Stacey Radin, a clinical psychologist, business-leadership consultant and mother of two children, knew that it would be a great match when last January, she started Unleashed NY, a non-profit organization that brings together middle school-age girls with puppies rescued from unsafe environments.
She started Unleashed after conducting a three-year research project that focused on women and power. “When I looked at very successful women, they were still struggling with the concept of power and how to use it effectively,” she said. “They were major influencers yet couldn’t transfer that to thinking of themselves as powerful.”
She also found that early influences shape a woman’s perception of her power. “I knew from doing my dissertation on adolescent girls that that’s a stage where girls get stuck and feel really powerless,” Radin, who is Jewish, told The Sisterhood. “Experiences, negative and positive, influenced them. I always knew leadership was psychological and the research proved it.”
She added:
I thought a program for young girls would be a great way to use the research. Girls feel like they have to be superstars and end up having eating disorders and dealing with mean girls. I also knew that when women were passionate about a cause bigger than themselves, they could use their power, not feel guilty about it, a higher power leading them to not worry about what other people thought.
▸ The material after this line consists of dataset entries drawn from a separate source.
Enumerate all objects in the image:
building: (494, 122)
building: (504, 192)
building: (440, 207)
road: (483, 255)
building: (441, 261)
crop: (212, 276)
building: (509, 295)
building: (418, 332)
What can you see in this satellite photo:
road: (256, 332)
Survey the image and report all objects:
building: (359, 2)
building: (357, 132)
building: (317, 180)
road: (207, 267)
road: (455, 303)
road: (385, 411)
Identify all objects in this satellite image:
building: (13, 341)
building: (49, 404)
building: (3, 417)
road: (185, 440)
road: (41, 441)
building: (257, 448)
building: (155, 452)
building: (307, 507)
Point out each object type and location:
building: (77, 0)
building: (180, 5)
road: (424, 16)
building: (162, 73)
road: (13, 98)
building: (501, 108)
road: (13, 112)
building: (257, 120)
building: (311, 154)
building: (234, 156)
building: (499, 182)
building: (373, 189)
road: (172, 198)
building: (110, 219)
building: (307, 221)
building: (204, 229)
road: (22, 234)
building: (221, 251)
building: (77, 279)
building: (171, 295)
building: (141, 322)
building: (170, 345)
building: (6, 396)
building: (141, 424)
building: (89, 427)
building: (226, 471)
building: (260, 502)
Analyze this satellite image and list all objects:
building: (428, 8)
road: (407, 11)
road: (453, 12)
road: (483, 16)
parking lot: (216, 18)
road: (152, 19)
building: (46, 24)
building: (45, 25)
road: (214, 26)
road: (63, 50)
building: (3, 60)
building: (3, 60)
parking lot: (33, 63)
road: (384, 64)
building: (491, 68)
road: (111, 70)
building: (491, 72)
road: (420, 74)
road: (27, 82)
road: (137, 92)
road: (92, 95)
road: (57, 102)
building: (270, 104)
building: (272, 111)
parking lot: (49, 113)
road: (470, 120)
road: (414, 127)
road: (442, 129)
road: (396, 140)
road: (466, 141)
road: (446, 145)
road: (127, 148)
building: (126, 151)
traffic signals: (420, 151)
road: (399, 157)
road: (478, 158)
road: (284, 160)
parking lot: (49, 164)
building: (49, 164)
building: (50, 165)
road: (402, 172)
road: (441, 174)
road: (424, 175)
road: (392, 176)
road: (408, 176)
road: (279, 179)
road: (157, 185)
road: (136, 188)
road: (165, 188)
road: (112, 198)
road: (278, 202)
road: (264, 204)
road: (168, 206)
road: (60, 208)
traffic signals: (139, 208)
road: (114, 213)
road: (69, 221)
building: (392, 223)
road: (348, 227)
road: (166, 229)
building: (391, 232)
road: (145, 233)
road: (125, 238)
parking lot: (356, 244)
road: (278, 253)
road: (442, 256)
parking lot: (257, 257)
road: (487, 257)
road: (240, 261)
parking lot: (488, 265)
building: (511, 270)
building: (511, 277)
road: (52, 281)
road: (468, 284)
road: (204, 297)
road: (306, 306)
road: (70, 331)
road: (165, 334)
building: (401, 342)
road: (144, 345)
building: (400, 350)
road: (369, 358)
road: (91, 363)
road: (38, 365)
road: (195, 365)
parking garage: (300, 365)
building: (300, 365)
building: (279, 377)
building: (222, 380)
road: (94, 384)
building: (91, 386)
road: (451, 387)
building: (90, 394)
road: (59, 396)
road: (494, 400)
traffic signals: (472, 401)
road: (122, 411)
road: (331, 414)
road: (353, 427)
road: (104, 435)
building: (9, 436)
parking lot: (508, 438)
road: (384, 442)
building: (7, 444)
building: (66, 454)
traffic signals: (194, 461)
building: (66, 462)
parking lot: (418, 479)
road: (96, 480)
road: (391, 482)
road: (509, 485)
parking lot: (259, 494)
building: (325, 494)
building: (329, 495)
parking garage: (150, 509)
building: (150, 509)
That was a striking realization for me.
When she ran focus groups with middle school age girls and asked what they might be interested in, the top three things were related to animal welfare.
In Unleashed NY’s pilot phase, which is just concluding, girls from two schools — one Brooklyn’s private Poly Prep Country Day School, the other public charter New Heights Academy, in the Upper Manhattan neighborhood of Washington Heights — met for 12 weeks to learn how to be agents of social change. The girls worked in a team, got leadership training and had to design and implement a project, Radin said.
Much of what they learned focused on the disadvantaged circumstances of puppies’ lives, in rural parts of the country. Dogs with black fur are less likely to be adopted and more likely to be killed than dogs with white fur, she said.
At the end of the 12-week course, girls from both schools came together for a puppy rescue day. They fed and bathed puppies that had just arrived from puppy mills and kill shelters, checked applications from prospective adoptive and foster families, and helped ready the dogs for their new homes.
Starting in January, Unleashed NY will be working with New York City YMCAs, and with girls from a second pair of schools — the prestigious Upper East Side private Nightingale-Bamford School and an East Harlem charter school, The Storefront School.
What is it about the tween and early teen years that make girls so mad for puppies?
Radin said:
It’s kind of that maternal instinct coming through. They’re changing physically, biologically; they’re more heightened to that maternal instinct. Because it’s such a vulnerable age something so small and helpless really matches their vulnerability. Whether you’re in the inner city or a fancy private school, their reactions are the same — an intense emotional response.